Brazilians, needless to say, went bananas.
A well-known entrepreneur responded in a 16-minute video which also went viral. Others were inspired to pen their own open letters to Manson, like a tech writer who wrote: "Your letter says more about you and your beliefs than it does about our country." A friend of mine joked he was going to write an open letter to the United States; another wrote a political analysis about the reaction to the letter.
Manson already had a large following, which helped boost the article's circulation to tends of thousands of shares.
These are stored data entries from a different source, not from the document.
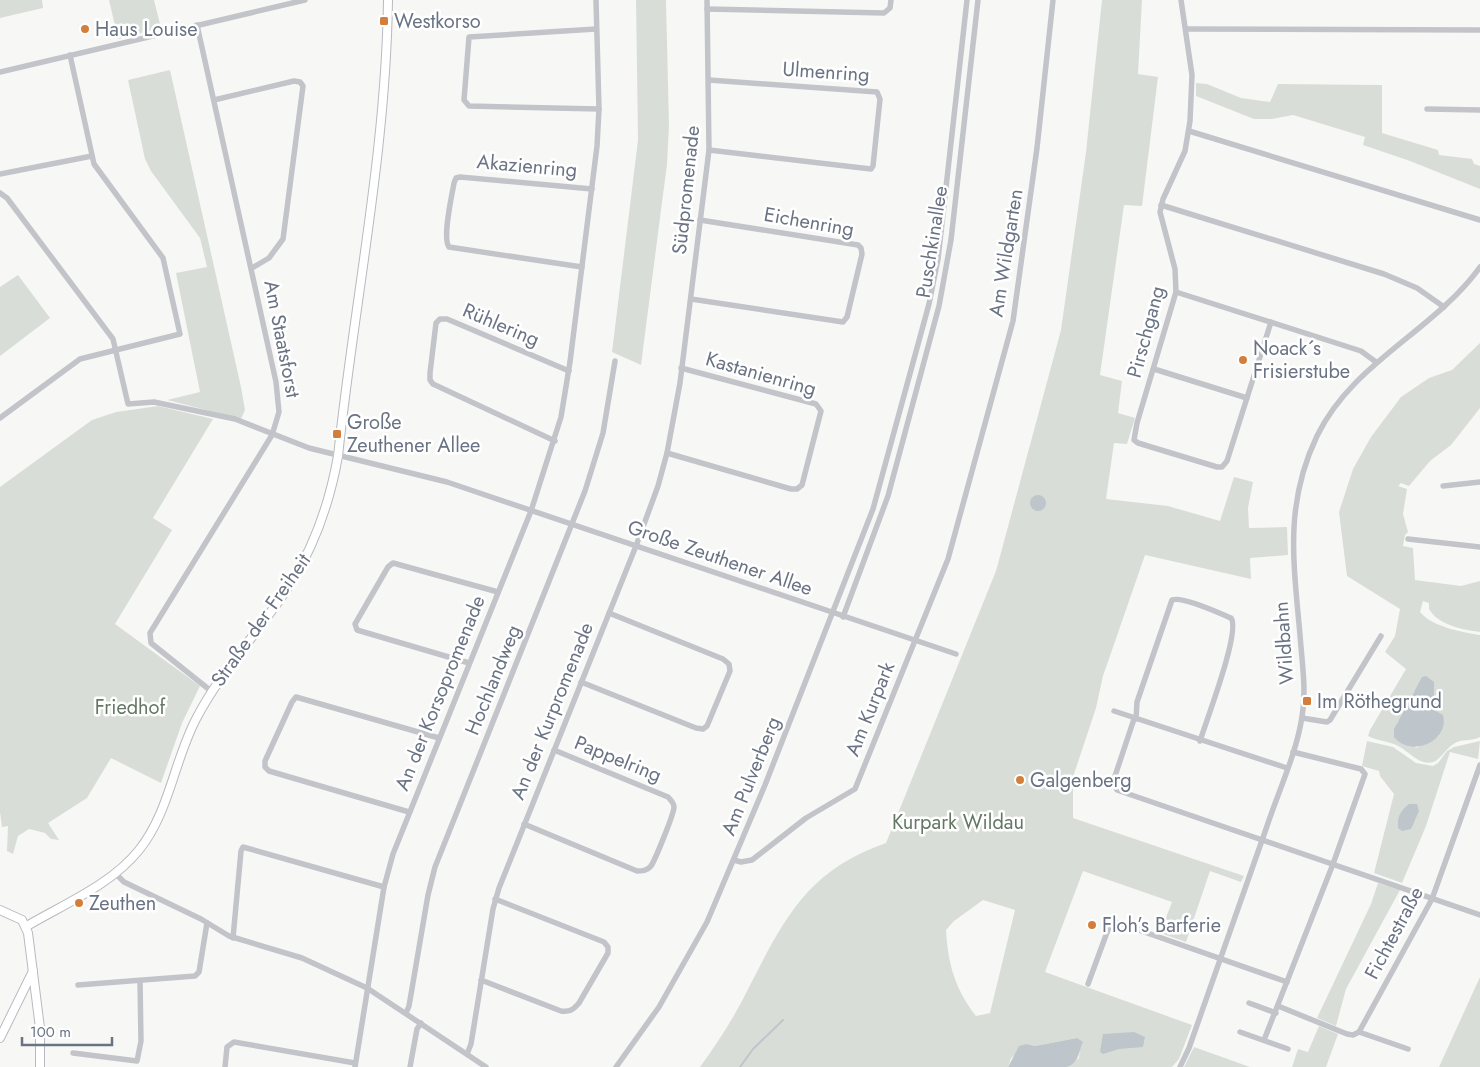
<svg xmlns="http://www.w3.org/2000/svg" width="1480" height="1067" font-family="Jost,sans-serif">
	<rect width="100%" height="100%" fill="#f7f8f6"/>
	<!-- green -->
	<g fill="#d8ded7" fill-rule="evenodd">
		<path d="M 0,0 L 42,0 L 43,8 L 0,18 Z"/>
		<path d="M 109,0 L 154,0 L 161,28 L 118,39 Z"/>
		<path d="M 636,0 L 666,0 L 669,126 L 667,164 L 641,365 L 612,352 L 638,140 Z"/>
		<path d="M 1102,0 L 1142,0 L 1138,74 L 1158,77 L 1142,206 L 1124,205 L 1100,375 L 1122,381 L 1118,413 L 1135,418 L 1127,444 L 1114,443 L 1106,499 L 1168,506 L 1220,521 L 1234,477 L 1253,482 L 1248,508 L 1249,528 L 1287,527 L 1288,555 L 1250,558 L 1251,579 L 1145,555 L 1103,676 L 1096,708 L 1073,777 L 1073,818 L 1244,876 L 1241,882 L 1210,871 L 1186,942 L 1160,933 L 1172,902 L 1083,871 L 1045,972 L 1192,1025 L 1179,1059 L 1172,1067 L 1067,1067 L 1079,1058 L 1080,1048 L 1077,1038 L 1035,1046 L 1027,1044 L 1011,1058 L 1008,1067 L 700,1067 C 716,1045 731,1022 743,999 C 781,926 802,872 886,843 L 996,571 L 1061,330 L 1086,152 ZM 983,900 L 1015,910 L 990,1013 L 976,1016 C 955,989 948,964 946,930 L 954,921 Z"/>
		<path d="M 170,70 L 241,387 L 245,410 L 241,419 L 167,400 L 200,392 L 176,273 L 207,267 L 200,238 L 151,171 L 145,159 L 128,80 Z"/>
		<path d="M 1196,83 L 1207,84 L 1241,98 L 1270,102 L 1278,84 L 1382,85 L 1382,133 L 1438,150 L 1439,155 L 1472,159 L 1474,164 L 1480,166 L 1480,189 L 1410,161 L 1363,145 L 1365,137 L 1293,115 L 1272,119 L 1254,119 L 1196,96 Z"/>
		<path d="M 18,275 L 50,318 L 0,356 L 0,287 Z"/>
		<path d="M 1480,343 L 1480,408 L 1451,445 L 1430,461 L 1409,486 L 1401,483 L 1398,486 L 1407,489 L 1403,514 L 1408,532 L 1405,535 L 1403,546 L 1413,548 L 1415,580 L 1461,586 L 1480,581 L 1480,632 C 1463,630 1438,625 1429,609 L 1429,603 L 1423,601 L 1420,612 C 1433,627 1461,632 1480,635 L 1480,737 C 1473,741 1465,739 1457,742 C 1447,746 1441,760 1433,762 C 1419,766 1409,751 1398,746 C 1388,741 1378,741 1368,736 L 1370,730 L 1406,669 L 1385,652 L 1395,636 L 1400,609 L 1347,576 L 1339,512 L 1353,469 L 1371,437 L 1401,397 L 1429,378 L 1452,370 ZM 1414,691 L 1433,702 L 1439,736 L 1416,748 L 1397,722 L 1404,715 Z"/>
		<path d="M 158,406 L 213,419 L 153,518 L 172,530 L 115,624 L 200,686 L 182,723 L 161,783 L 111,758 L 87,798 L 48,823 L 59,840 L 51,839 L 45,833 L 29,829 L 18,836 L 13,854 L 7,851 L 8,826 L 2,827 L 0,812 L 0,487 L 92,420 L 116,412 Z"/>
		<path d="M 1367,741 L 1393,747 L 1416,763 L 1433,766 L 1438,763 L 1447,751 L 1454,747 L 1480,741 L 1478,759 L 1450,752 L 1426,826 L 1402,883 L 1374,873 L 1394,794 L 1380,776 L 1379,771 L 1362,766 Z"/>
		<path d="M 1378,883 L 1400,890 L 1346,989 L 1336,1026 L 1317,1018 L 1371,904 Z"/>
		<path d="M 1480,977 L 1480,1067 L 1439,1067 Z"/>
		<path d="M 1319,1026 L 1338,1034 L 1326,1067 L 1292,1067 L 1298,1049 L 1308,1052 Z"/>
		<path d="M 1194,1047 L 1250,1067 L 1184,1067 Z"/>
	</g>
	<!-- water -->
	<g fill="#bec5cb">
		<circle cx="1038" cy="503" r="8"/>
		<path d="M 1426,676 L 1434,682 L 1434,710 L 1443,715 C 1450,742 1410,758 1394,737 L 1394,729 L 1422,677 Z"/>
		<path d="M 1409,804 L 1417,804 L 1419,811 L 1411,829 L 1402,831 L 1398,828 C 1397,817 1400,811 1409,804 Z"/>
		<path d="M 1134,1032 L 1145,1037 L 1143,1047 L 1119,1049 L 1103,1054 L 1100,1052 L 1103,1034 Z"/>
		<path d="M 1077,1038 L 1083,1042 C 1078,1052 1080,1062 1067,1067 L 1008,1067 L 1019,1046 L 1027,1044 L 1035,1046 Z"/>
	</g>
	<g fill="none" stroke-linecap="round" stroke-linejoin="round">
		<!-- stream -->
		<path stroke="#bec5cb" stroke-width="2" d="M 740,1067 L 753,1049 L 783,1020"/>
		<defs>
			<g id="secondary">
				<path d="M 0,910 L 22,920 L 28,933 L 40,1028 L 40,1067"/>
				<path d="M 27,926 C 64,904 111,885 139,850 C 169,813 174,761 196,719 C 222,669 261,630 291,583 C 316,543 330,501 338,456 C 354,304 386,153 388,0"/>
				<path d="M 0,1038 L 33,971"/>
			</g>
		</defs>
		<!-- secondary casing -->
		<use href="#secondary" stroke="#b7babf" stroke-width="10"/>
		<!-- street -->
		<g stroke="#c2c4c9" stroke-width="5.5">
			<path d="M 1181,0 L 1192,75 L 1190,121 L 1185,151 L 1163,199 L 1160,212 L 1175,269 L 1176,292 L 1137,423 L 1134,440 L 1138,443 L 1217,467 L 1222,467 L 1227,461 L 1271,322"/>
			<path d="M 707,9 L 884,13 L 890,8 L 891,0"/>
			<path d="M 197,25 L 276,382 L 279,412 L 272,435 L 150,633 L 151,643 L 211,691"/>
			<path d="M 596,29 L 469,37 L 464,100 L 469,106 L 599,109"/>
			<path d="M 1186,29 L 1480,30"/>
			<path d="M 0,72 L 305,0"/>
			<path d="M 214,100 L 294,81 L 300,82 L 303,86 L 283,239 L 269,258 L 252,268"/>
			<path d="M 1427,109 L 1480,110"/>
			<path d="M 1189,131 L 1480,220"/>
			<path d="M 709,150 L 871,169 L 873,166 L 880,99 L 877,92 L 709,80"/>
			<path d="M 0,174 L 92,156"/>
			<path d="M 0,193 L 7,198 L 113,339 L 128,404 L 154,402 L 235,419 L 309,448 L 447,482 L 956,654"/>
			<path d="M 1161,205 L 1384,274 L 1417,288 L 1444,307"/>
			<path d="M 582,267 L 449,247 C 442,238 452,195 454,183 L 456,178 L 460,177 L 592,189"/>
			<path d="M 1176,292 L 1361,351 L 1376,362"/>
			<path d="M 691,299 L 843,322 L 847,317 L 862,254 L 861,248 L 858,245 L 700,220"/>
			<path d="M 1154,369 L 1247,398"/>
			<path d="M 0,418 L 80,359 L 180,334 L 163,258 L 94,164 L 70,55"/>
			<path d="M 555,441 L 433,384 L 430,380 L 430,373 L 436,323 L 440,319 L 447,319 L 569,371"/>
			<path d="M 667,453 L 791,489 L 797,489 L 802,485 L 821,411 L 816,404 L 681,368"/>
			<path d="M 1443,486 L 1480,482"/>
			<path d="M 1408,539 L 1480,547"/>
			<path d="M 843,617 L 888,496 L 939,306 L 951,240 L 978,0"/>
			<path d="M 469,663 L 357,630 L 355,624 L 388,567 L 393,563 L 498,592"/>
			<path d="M 581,682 L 696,728 L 703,729 L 707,726 L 730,671 L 729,664 L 723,659 L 609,613"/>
			<path d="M 1114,711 L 1287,768"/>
			<path d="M 1302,718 L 1327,722 L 1330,720 L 1381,636"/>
			<path d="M 1134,719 L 1113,782 L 1117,790 L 1480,915"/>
			<path d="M 1136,719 L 1137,702 L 1172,600 C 1182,596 1219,613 1231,618 C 1241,631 1206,721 1200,741"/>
			<path d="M 409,812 L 269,771 L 265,767 L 265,761 L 292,702 L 296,697 L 439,738"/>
			<path d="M 524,824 L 637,871 C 642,871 647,871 651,866 C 655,860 674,814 674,807 C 674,803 671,800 668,797 L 554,750"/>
			<path d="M 734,860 L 741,862 L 752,860 L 806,818 L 855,789 L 948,559 L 1013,321 L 1037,148 L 1053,0"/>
			<path d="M 116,874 L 124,882 L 201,919 L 229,936 L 302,958 L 367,988 L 486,1067"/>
			<path d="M 233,938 L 241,851 L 243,847 L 384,887"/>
			<path d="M 481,980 L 561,1011 C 570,1012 573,1010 579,1003 L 608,953 L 608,947 L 604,942 L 495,899"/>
			<path d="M 1088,984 L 1109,927 L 1116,922 L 1287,982"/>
			<path d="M 78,985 L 195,976 L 199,972 L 207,923"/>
			<path d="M 1249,1003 L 1276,1013"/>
			<path d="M 1278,1006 L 1347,1034 L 1353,1035 L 1359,1032 L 1432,899 L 1480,765"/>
			<path d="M 406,1013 L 409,1006 L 428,895 L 435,867 L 585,491 L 603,433 L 615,361"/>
			<path d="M 1240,1032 L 1288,1049"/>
			<path d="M 1359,1032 L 1408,1049"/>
			<path d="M 1264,1040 L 1333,864 L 1365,774 L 1361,769 L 1293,752"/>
			<path d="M 73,1053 L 137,1061 L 141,1041 L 140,981"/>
			<path d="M 467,1054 L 471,1044 L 493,909 L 499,888 L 636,546 L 658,486 L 667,453 L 680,383 L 709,150 L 707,0"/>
			<path d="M 225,1067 L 227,1047 L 234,1042 L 355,1063"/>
			<path d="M 355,1067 L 384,887 L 393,854 L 531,511 L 561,417 L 570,362 L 597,146 L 599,109 L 596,0"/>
			<path d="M 410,1067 L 417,1029 L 421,1023"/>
			<path d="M 616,1067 L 659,1007 L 707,922 L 765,785 L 873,509 L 929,304 L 938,259 L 967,0"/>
			<path d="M 1180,1067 L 1189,1048 C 1215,975 1241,902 1266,829 C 1278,792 1296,755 1302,717 C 1306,693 1303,670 1301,647 C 1295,570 1282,509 1317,436 C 1353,362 1433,332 1480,267"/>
		</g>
		<!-- secondary -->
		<use href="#secondary" stroke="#fff" stroke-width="8"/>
	</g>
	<!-- markers -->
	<g fill="#d37f3b" stroke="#fff" stroke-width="2">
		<rect x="379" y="16" width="10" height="10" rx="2.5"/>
		<circle cx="85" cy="29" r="5"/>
		<circle cx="1243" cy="360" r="5"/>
		<rect x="332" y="429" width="10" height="10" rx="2.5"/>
		<rect x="1302" y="696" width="10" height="10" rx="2.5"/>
		<circle cx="1020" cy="780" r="5"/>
		<circle cx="79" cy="903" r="5"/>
		<circle cx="1092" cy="925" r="5"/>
	</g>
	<g text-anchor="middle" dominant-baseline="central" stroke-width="5" stroke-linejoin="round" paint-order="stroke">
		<!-- poi labels -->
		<g font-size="20" fill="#6a7384" stroke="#fff" text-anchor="start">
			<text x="394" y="21">Westkorso</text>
			<text x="95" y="29">Haus Louise</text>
			<text x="1253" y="348">Noack´s<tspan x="1253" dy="23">Frisierstube</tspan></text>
			<text x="347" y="422">Große<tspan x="347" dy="23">Zeuthener Allee</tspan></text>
			<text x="1317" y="701">Im Röthegrund</text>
			<text x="1030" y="780">Galgenberg</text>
			<text x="89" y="903">Zeuthen</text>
			<text x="1102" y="925">Floh’s Barferie</text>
		</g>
		<!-- street labels -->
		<g font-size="20" fill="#6a7384" stroke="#fff">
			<text transform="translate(826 72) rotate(4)">Ulmenring</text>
			<text transform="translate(527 166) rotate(5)">Akazienring</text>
			<text transform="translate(686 190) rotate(-84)">Südpromenade</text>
			<text transform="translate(809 222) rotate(10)">Eichenring</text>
			<text transform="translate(932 242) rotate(-81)">Puschkinallee</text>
			<text transform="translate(1006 253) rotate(-81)">Am Wildgarten</text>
			<text transform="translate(501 325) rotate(23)">Rühlering</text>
			<text transform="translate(1146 332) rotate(-75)">Pirschgang</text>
			<text transform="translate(282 339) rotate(79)">Am Staatsforst</text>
			<text transform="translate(761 374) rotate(16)">Kastanienring</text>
			<text transform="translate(720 558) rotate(19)">Große Zeuthener Allee</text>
			<text transform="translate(261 620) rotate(-55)">Straße der Freiheit</text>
			<text transform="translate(1284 643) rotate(-94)">Wildbahn</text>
			<text transform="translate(493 680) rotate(-68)">Hochlandweg</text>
			<text transform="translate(440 693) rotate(-68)">An der Korsopromenade</text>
			<text transform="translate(870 709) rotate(-68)">Am Kurpark</text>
			<text transform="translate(552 711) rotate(-68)">An der Kurpromenade</text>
			<text transform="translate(618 759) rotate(22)">Pappelring</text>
			<text transform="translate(751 776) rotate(-68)">Am Pulverberg</text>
			<text transform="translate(1394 933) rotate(-62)">Fichtestraße</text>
		</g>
		<!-- park labels -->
		<g font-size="20" fill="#647764" stroke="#fff">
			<text x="130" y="707">Friedhof</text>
			<text x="958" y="822">Kurpark Wildau</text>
		</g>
	</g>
	<!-- scale -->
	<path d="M22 1037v8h90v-8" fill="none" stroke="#6a7384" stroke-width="2.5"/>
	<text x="30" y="1037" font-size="15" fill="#6a7384" stroke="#ffffff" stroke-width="4" paint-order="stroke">100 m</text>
</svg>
He also published the letter at a particularly rough time for Brazil, under international scrutiny for the Zika outbreak, a suffering economy, and a big corruption scandal ahead of the Olympics.
But he's not the first and he won't be the last gringo to go viral by hating on Brazil. Having written my fair share of critical pieces on Brazil, particularly while I was living there, I've also found this to be true.
When a foreigner writes an excoriating critique of Brazil - or even just a negative view - there's a good chance of the piece taking off.
Let's look at a few actual headlines from the past few years. All but the first are from major news outlets.
And so on. In a similar vein, Brazil's largest media outlets often report when an important foreign publication (The New York Times, Financial Times, The Economist) writes a big story about Brazil.
This hypersensitivity to criticism by foreigners is part of what's called the complexo de vira-latas, or mutt complex. Conceived by Nelson Rodrigues, the country's most famous playwright and a keen observer of Brazilian culture, the idea originated after the country's humiliating 1950 World Cup loss. Rodrigues defined the mutt complex as "the inferiority in which Brazilians voluntarily place themselves in front of the rest of the world...The problem is faith in oneself." This was true of soccer, but also of a much larger spectrum, from an economy going through boom and busts, hyperinflation, poverty, and yet another excruciating World Cup defeat on home turf in 2014. This might seem strange for a country as big and powerful as Brazil, but this phenomenon has proved the test of time.
Another piece of the mutt complex is endless self-criticism. It comes up in everyday conversations in a serious manner, but it's also addressed through dark humor as something of a coping mechanism. Particularly on social media, this means a lot of jokes about the country's problems. "Brazil's internet culture is very, maybe particularly, fond of turning national trauma into a source of endless humor and ironic celebration," writes LA Times correspondent Vincent Bevins.
In other words, some Brazilians talk and joke endlessly about the country's problems, but aren't so thrilled when foreigners take the same critical eye they do.
So if you're a foreign writer looking to get your name out in Brazil, the quickest way is to go negative. Just don't expect to make many friends.